= Lenny LaCour =

Lenny LaCour (born Leonard James LaCour Sr., April 27, 1932, Bayou Brevelle, Louisiana, United States) is an American record producer, songwriter and performer, particularly active from the mid-1950s to the mid-1970s. He is particularly notable as the producer of the principal recordings of singer Harvey Scales.

==History==
LaCour was born in 1932 in Louisiana, where his parents were corn and cotton farmers on the Isle of Brevelle. The location, near the Cane River, later became well known as the site location for the film Steel Magnolias.

Lenny LaCour's career in music initially commenced as a performer and songwriter, based in Chicago.

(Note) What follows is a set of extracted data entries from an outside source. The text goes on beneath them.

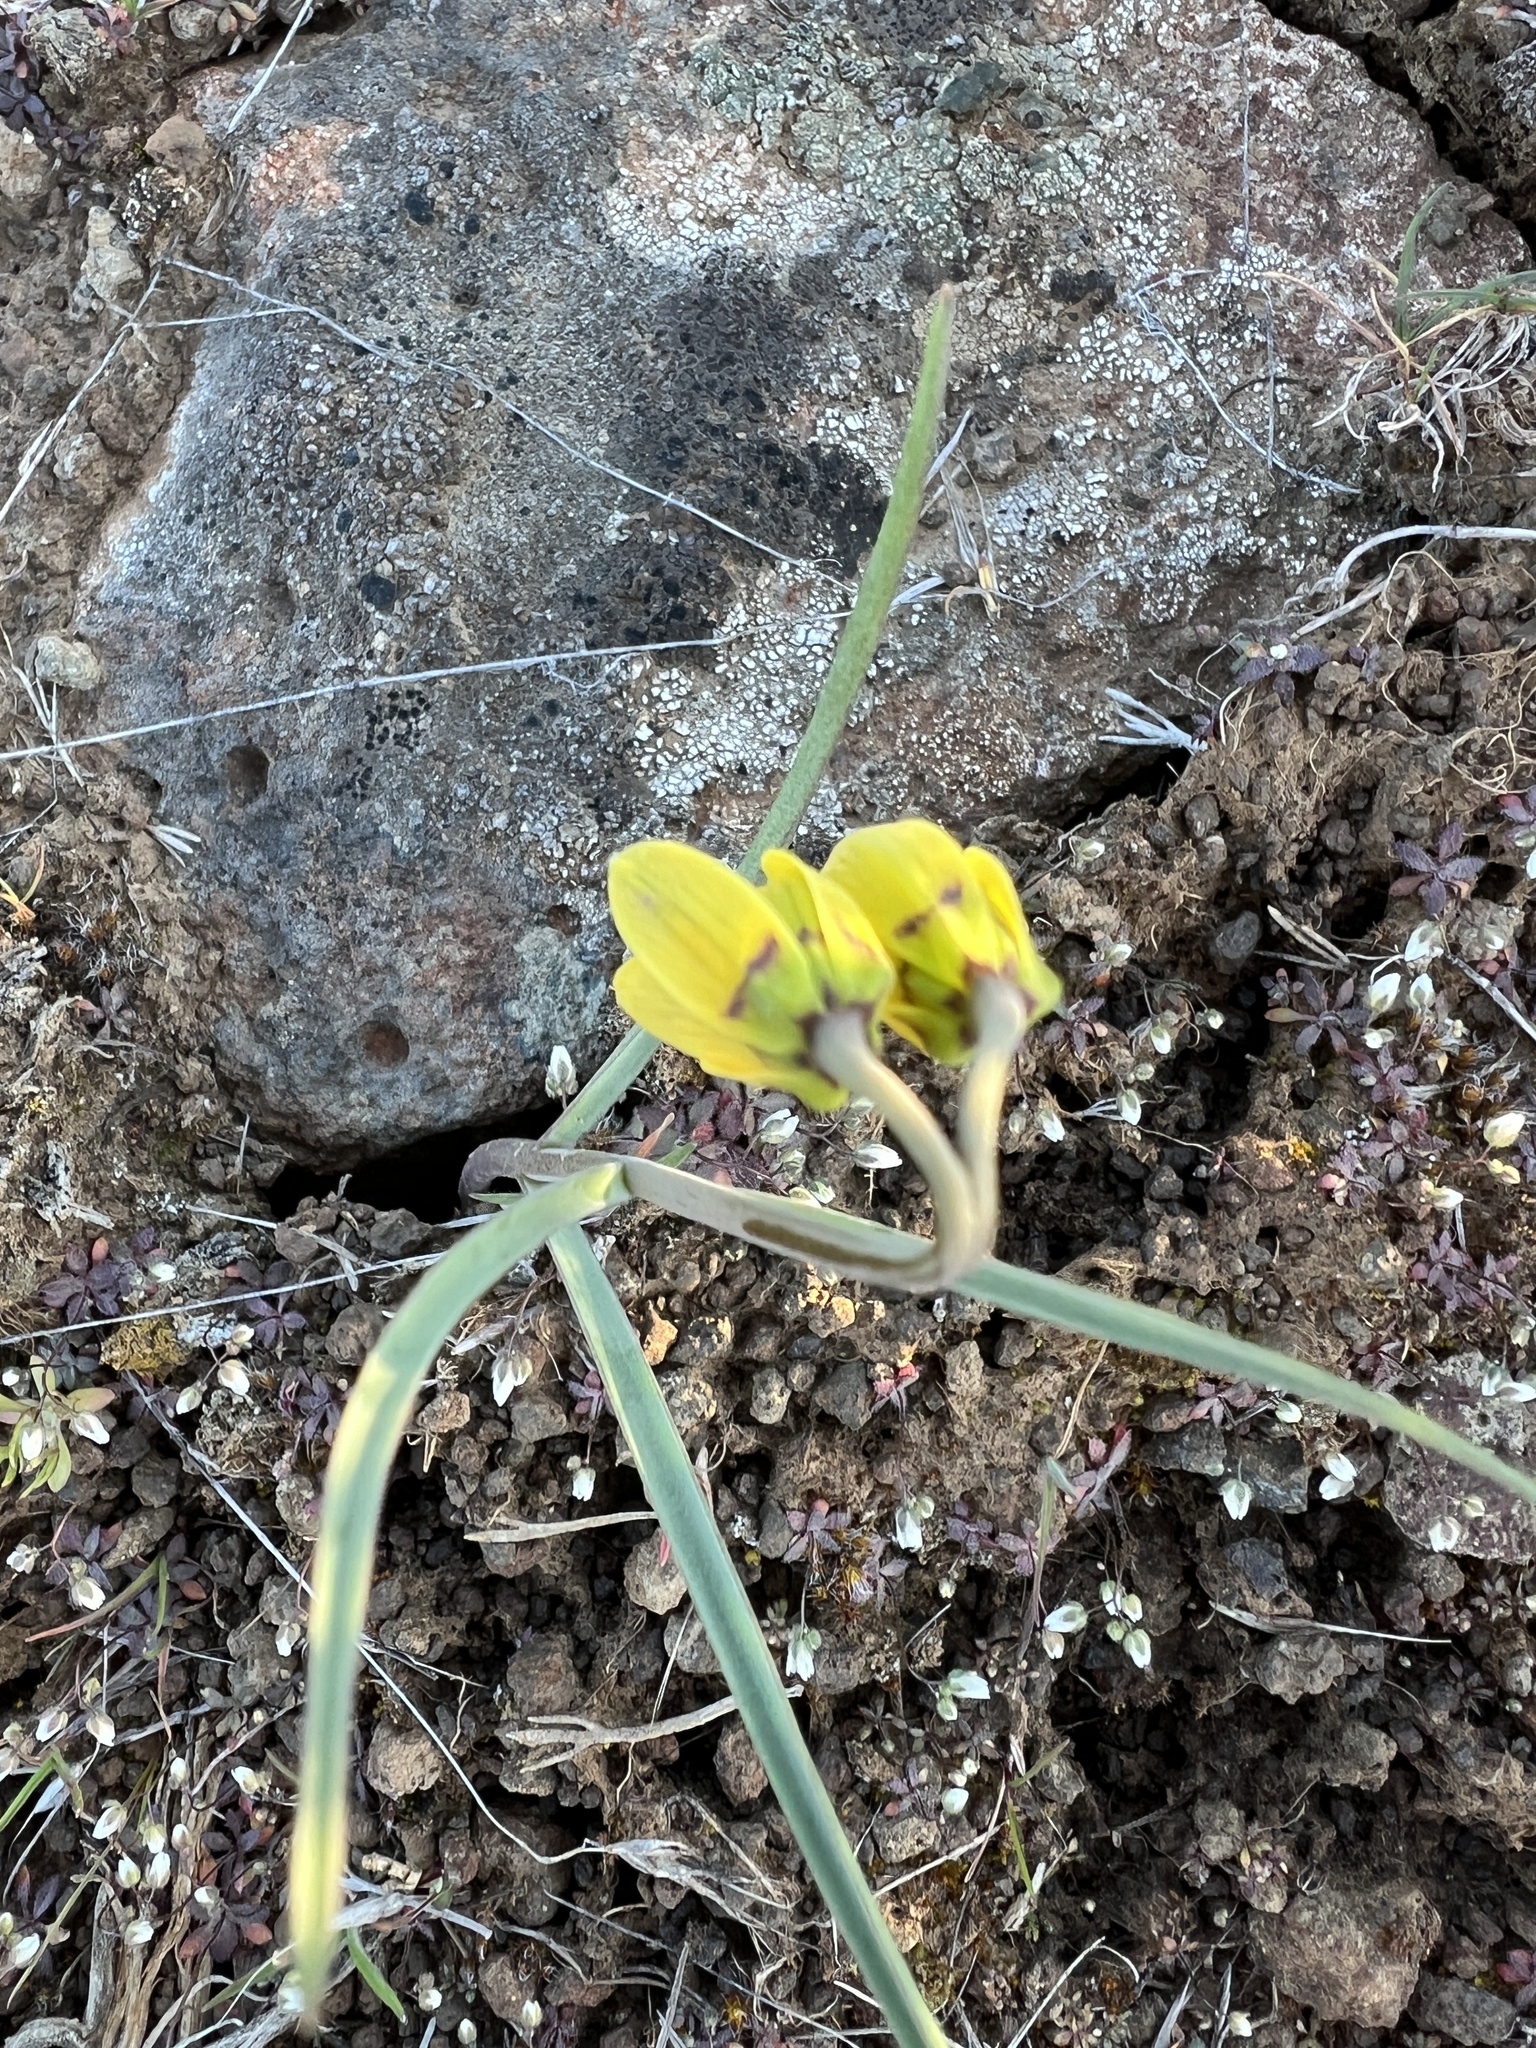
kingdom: Plantae
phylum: Tracheophyta
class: Liliopsida
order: Liliales
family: Liliaceae
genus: Fritillaria
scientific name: Fritillaria pudica
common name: Yellow fritillary
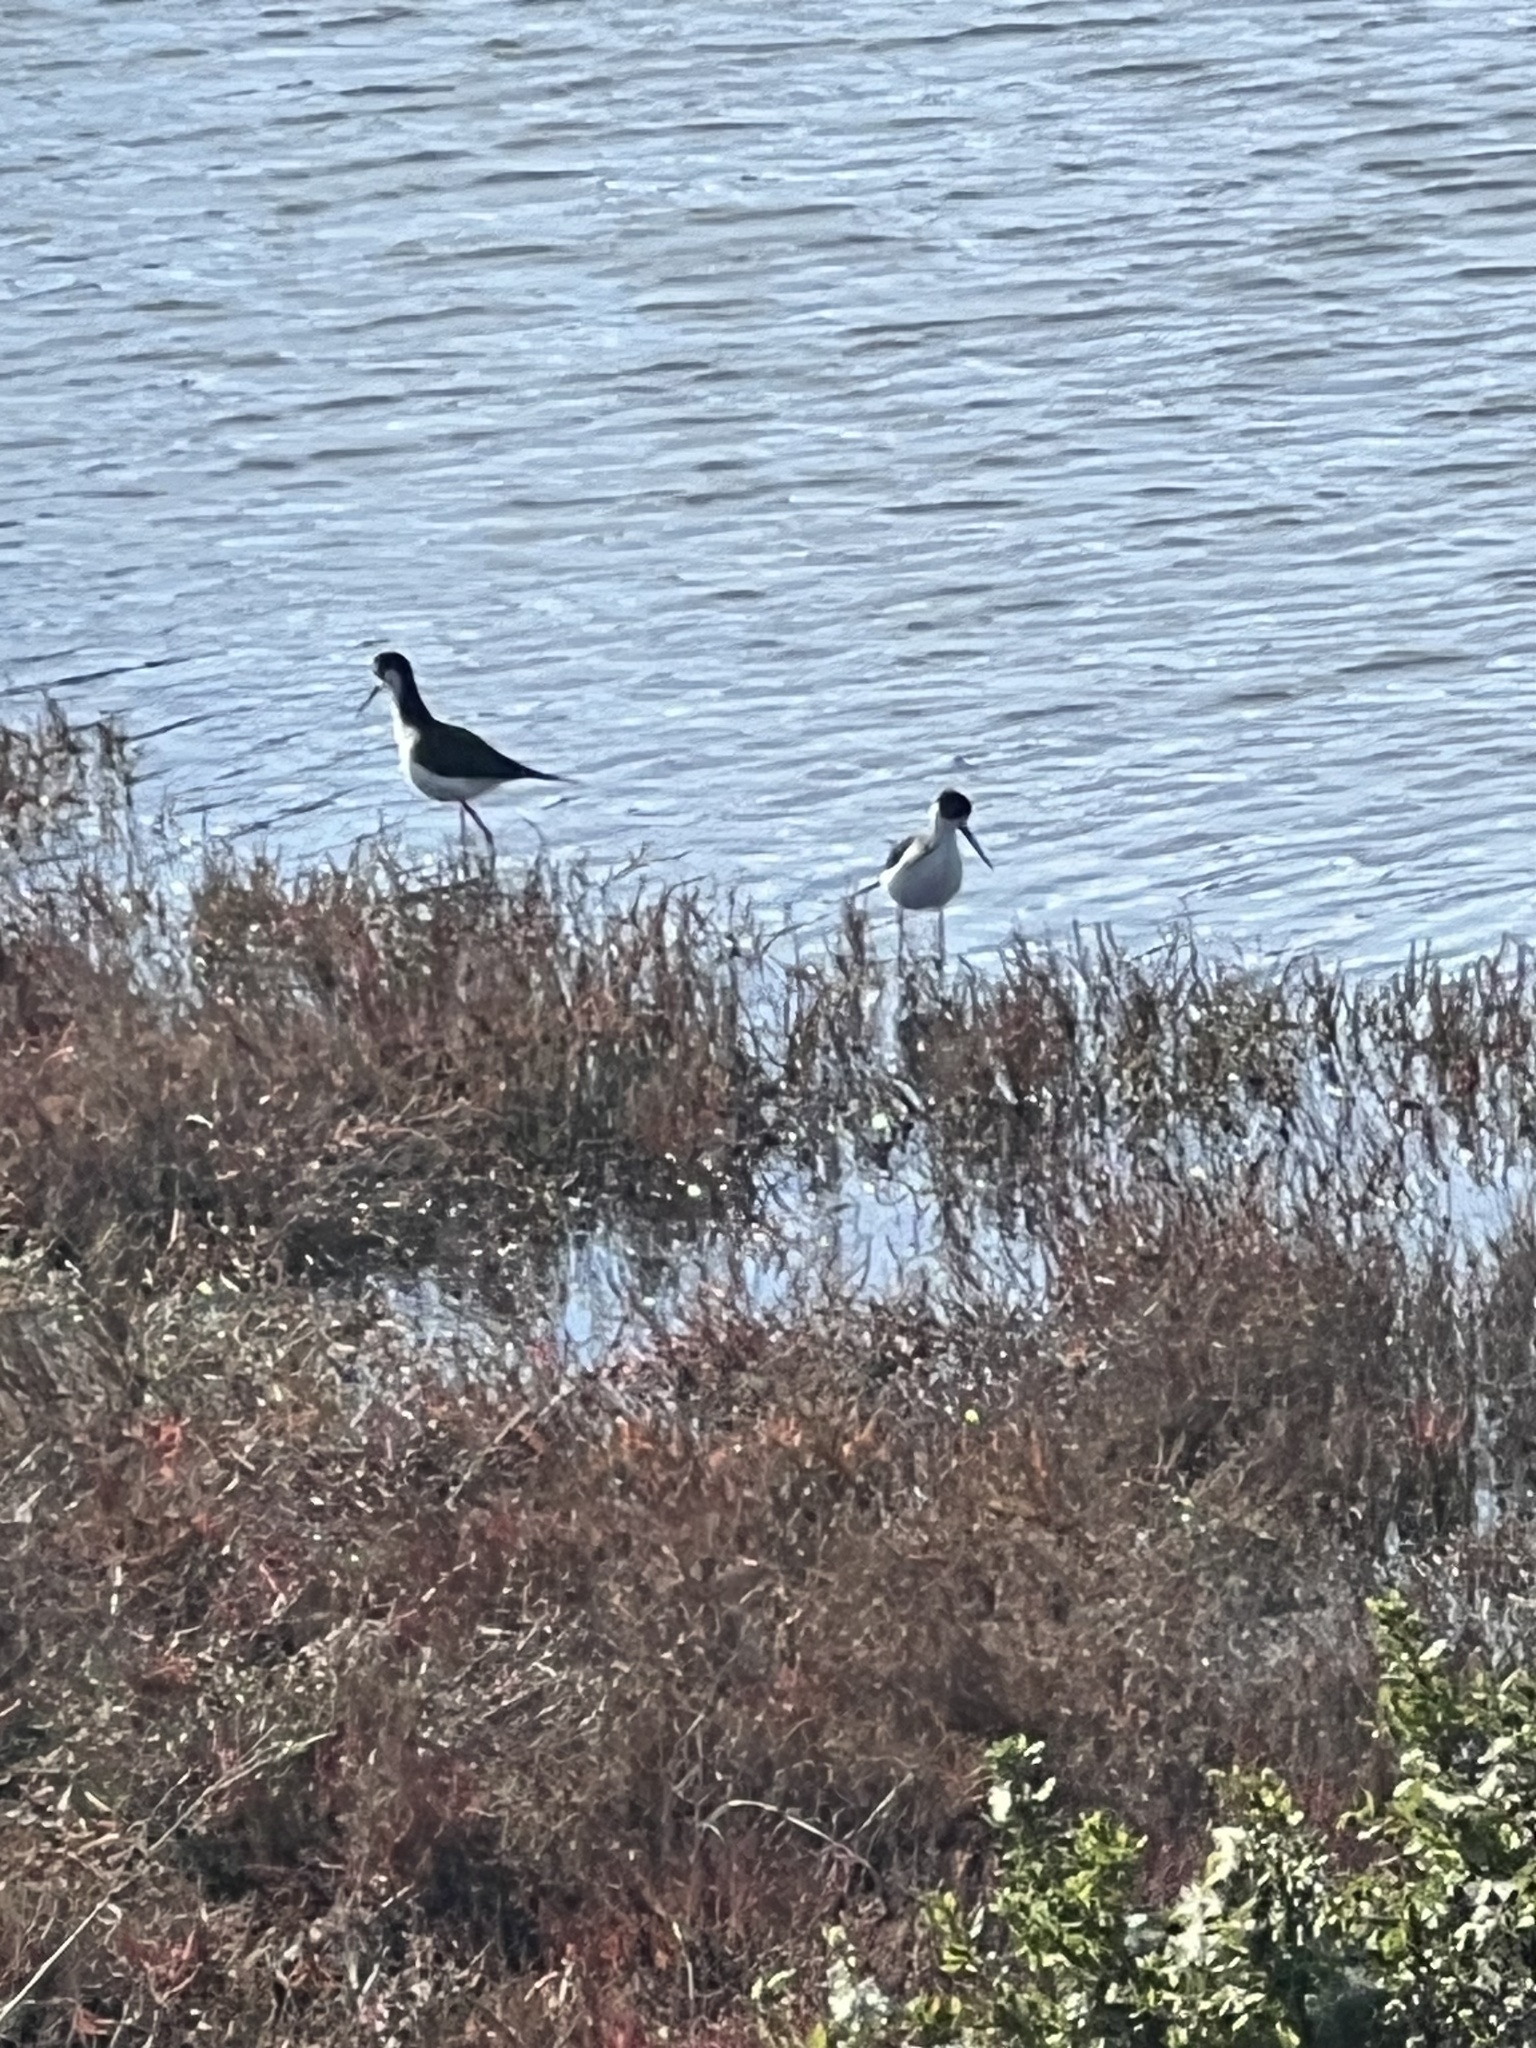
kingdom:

LaCour's Creole heritage enabled him to move freely between Chicago's black and white nightclubs during the early 1950s. "There were only two people doing that," LaCour has said. The other was Leonard Chess, owner of Chess Records. In 1952, he auditioned for Leonard Chess, who rejected him, stating in the presence of Muddy Waters and LaCour that Chess Records did not produce white artists. Waters is reported to have said, "Mr. Chess, he's got a whole lot of soul in his voice."

From 1952 to 1956, LaCour released several singles on the Chicago-based All American, Spin and Meteor labels. As described by Dik De Heer:

LaCour's break came in 1956, when he won a Chicago jingle contest for Orange Crush, the soda bottling subsidiary of Pepsi-Cola. Under the name of King Creole, he performed a series of TV and radio spots for Orange Crush and soon singles of "Rock 'n' Roll Romance" were distributed with every Crush sixpack. This project was tied into a recording contract with Frank McGovern's Academy Records label, recording under his given name, Lenny LaCour.

"Rock 'n' Roll Romance" was LaCour's biggest hit, described by LaCour as "the only million seller not to be on the Billboard charts". The record is highly collectible; LaCour no longer owns a personal copy, having sold all of his own copies to a record collector.

LaCour trademarked the name "King Creole" in 1952, and has asserted that a chance meeting with Elvis Presley was the inspiration for the title of the Presley movie King Creole.

In 1958, LaCour established his own publishing company and, in 1959, he started his first record label, Lucky Four Records, where LaCour was the songwriter, arranger, producer and main artist. He recorded under the name "Big Rocker". He also produced other groups, most notably the doo-wop groups the Swinging Hearts and The Uniques. Other labels that LaCour founded in Chicago were Score Records, Busy Bee Records and Dynamic Sound Records.

In 1964, LaCour moved to Milwaukee, Wisconsin, where he founded Magic Touch Records and, subsequently, Dynamic Sound Records. labels, letting Lucky Four Records in Chicago become defunct. In Milwaukee, LaCour had more success recording local acts than in Chicago, particularly in relation to Harvey Scales, who co-wrote and released "Love-Itis" and was the later co-writer of "Disco Lady".

In 1969, LaCour produced the band, Filet of Soul (previously known as Attila and The Huns), which was a white band that mixed soul and psychedelic music.

In the late 1970s, LaCour returned to Chicago, and resurrected the Magic Touch label. He thereafter released a number of unsuccessful disco records on Magic Touch. LaCour continues to operate the label.

The success of LaCour and his artists was hampered by the fact that LaCour was unable to obtain a national distribution contract for his records. He expected that, if the song were popular locally, national distributors would come to him. Such national distribution generally did not occur.

LaCour is also credited with encouraging the career direction of Eddie Blazonczyk. Lacour initially recording Blazonczyk as a rockabilly artist known as Eddie Bell, but encouraged Blazonczyk to return to polka music, at the age of 22. Blazonczyk has said "I took his advice, and never regretted it."

In 2008, the album Walkin' The Bullfrog (Night Train International) was released, which provided a career overview of Lenny LaCour's solo recordings.